"It's been a huge challenge," said Michal Malasek, whose construction company was tasked with refurbishing the villa while staying faithful to its design. "I have never worked on anything of such prestige."
About 80 percent of the villa's original features have been preserved, making it "the most authentic Mies van der Rohe building on the European continent," said Iveta Cerna, an architect from Brno's municipal museum who has looked after the villa since 2002.
Good fortune played its part: An original bathtub, missing since the 1940s, was found in a nearby house; and a curved wall of Macassar ebony was discovered at a dining hall inside Brno's Law School, where it had been taken to spruce up a bar built for Nazi officers.
Brno experienced a building boom in the late 1920s that reflected the growing confidence of the city in the independent Czechoslovakia, created in 1918. Grete and Fritz Tugendhats, co-owners of wool factories and part of a large German-speaking Jewish community in the city, were able to commission the home of their dreams from Mies van der Rohe.
"I truly longed for a modern spacious house with clear, simple shapes," Grete Tugendhat said in a 1969 lecture in Brno. Her husband died in 1958 and never saw it again after the family fled Czechoslovakia in 1938, a year before the Nazis took power.
Grete Tugendhat returned from her home in Switzerland to visit the house several times, first in 1967. She died in 1970. Efforts by the family to claim their former property back after the collapse of communism in 1989 failed.
After the war, the building hosted a private dance school before the communist Czechoslovakia took it over in 1950; it served as a rehabilitation center for children with spinal defects until the end of the 1960s. The city of Brno has owned it since 1980.
On a recent sunny day, workers were polishing the staircase of Italian white travertine that leads from the terrace to the garden. In the living space, the curved ebony wall was wrapped in cloth to prevent any damage. In winter, when the sun is low and its beams are penetrating the onyx wall at the right angle, its color changes in some parts to shine in orange and dark-red hues.
"We know from Grete that Mies himself was surprised by this unique effect," said Cerna, the Brno architect. The house's charm "is in the changes. It changes with weather; it looks different each season of the year."

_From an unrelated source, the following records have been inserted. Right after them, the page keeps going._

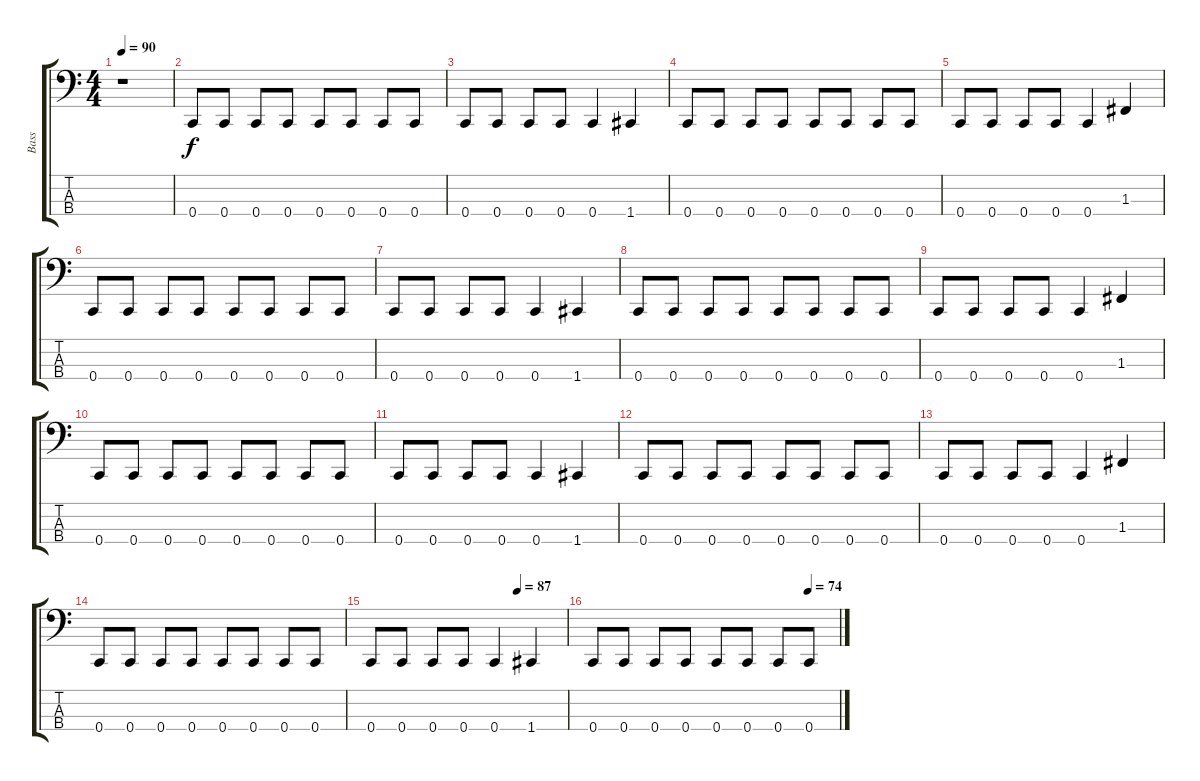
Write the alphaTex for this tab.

\track ("Bass" "Bass") {instrument electricbasspick}
\staff {score tabs}
\tuning (Eb2 Bb1 F1 C1) {hide}
\ts (4 4)
\tempo 90
\clef f4
\ks c
r.1{dy f} |
0.4.8 0.4.8 0.4.8 0.4.8 0.4.8 0.4.8 0.4.8 0.4.8 |
0.4.8 0.4.8 0.4.8 0.4.8 0.4.4 1.4.4 |
0.4.8 0.4.8 0.4.8 0.4.8 0.4.8 0.4.8 0.4.8 0.4.8 |
0.4.8 0.4.8 0.4.8 0.4.8 0.4.4 1.3.4 |
0.4.8 0.4.8 0.4.8 0.4.8 0.4.8 0.4.8 0.4.8 0.4.8 |
0.4.8 0.4.8 0.4.8 0.4.8 0.4.4 1.4.4 |
0.4.8 0.4.8 0.4.8 0.4.8 0.4.8 0.4.8 0.4.8 0.4.8 |
0.4.8 0.4.8 0.4.8 0.4.8 0.4.4 1.3.4 |
0.4.8 0.4.8 0.4.8 0.4.8 0.4.8 0.4.8 0.4.8 0.4.8 |
0.4.8 0.4.8 0.4.8 0.4.8 0.4.4 1.4.4 |
0.4.8 0.4.8 0.4.8 0.4.8 0.4.8 0.4.8 0.4.8 0.4.8 |
0.4.8 0.4.8 0.4.8 0.4.8 0.4.4 1.3.4 |
0.4.8 0.4.8 0.4.8 0.4.8 0.4.8 0.4.8 0.4.8 0.4.8 |
\tempo (87 0.75)
0.4.8 0.4.8 0.4.8 0.4.8 0.4.4 1.4.4 |
\tempo (74 0.875)
0.4.8 0.4.8 0.4.8 0.4.8 0.4.8 0.4.8 0.4.8 0.4.8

Combining a design of pure geometric forms with advanced technologies and exotic materials, Mies van der Rohe satisfied the owners' wish for innovation and originality.
Some replica parts had to be obtained in the last two years: Huge glass panes, one centimeter (0.39 inch) thick, were made in Belgium, while the white linoleum that originally covered the floor was provided by the same German company that made it more than 80 years ago.
Love at first sight
Fritz and Grete Tugendhat lived in the villa with their three children for eight years in the 1930s. Grete said she fell in love with it "from the first moment."
In 1938, the Tugendhats had to leave Czechoslovakia to escape the Nazis, heading first for Switzerland and later for Venezuela. Mies van der Rohe, whose work did not meet Hitler's taste for monumental architecture, also fled the Nazis. He settled in Chicago and designed a number of significant buildings in his new land. He died in 1969.
The Gestapo seized the building after invading Czechoslovakia and - insensitive to the original design - made changes, including erecting several extra walls inside and outside. All but one of the large windows was smashed by Allied bombings.
World Heritage Site
During liberation by the Red Army in 1945, the living space was used as a stable for the officers' horses. And the Communists, who took power here in 1948, tried renovating the villa in the 1980s - but did more harm than good.
The deal that split Czechoslovakia into the Czech Republic and Slovakia in 1992 was signed in the villa, adding to its historical significance.
The idea to restore the villa dates to 2001, when UNESCO declared it a World Heritage Site. City officials now are trying to buy the original pieces of furniture from the families that own them. Said Brno Mayor Roman Onderka, "It would be something extraordinary to get them all."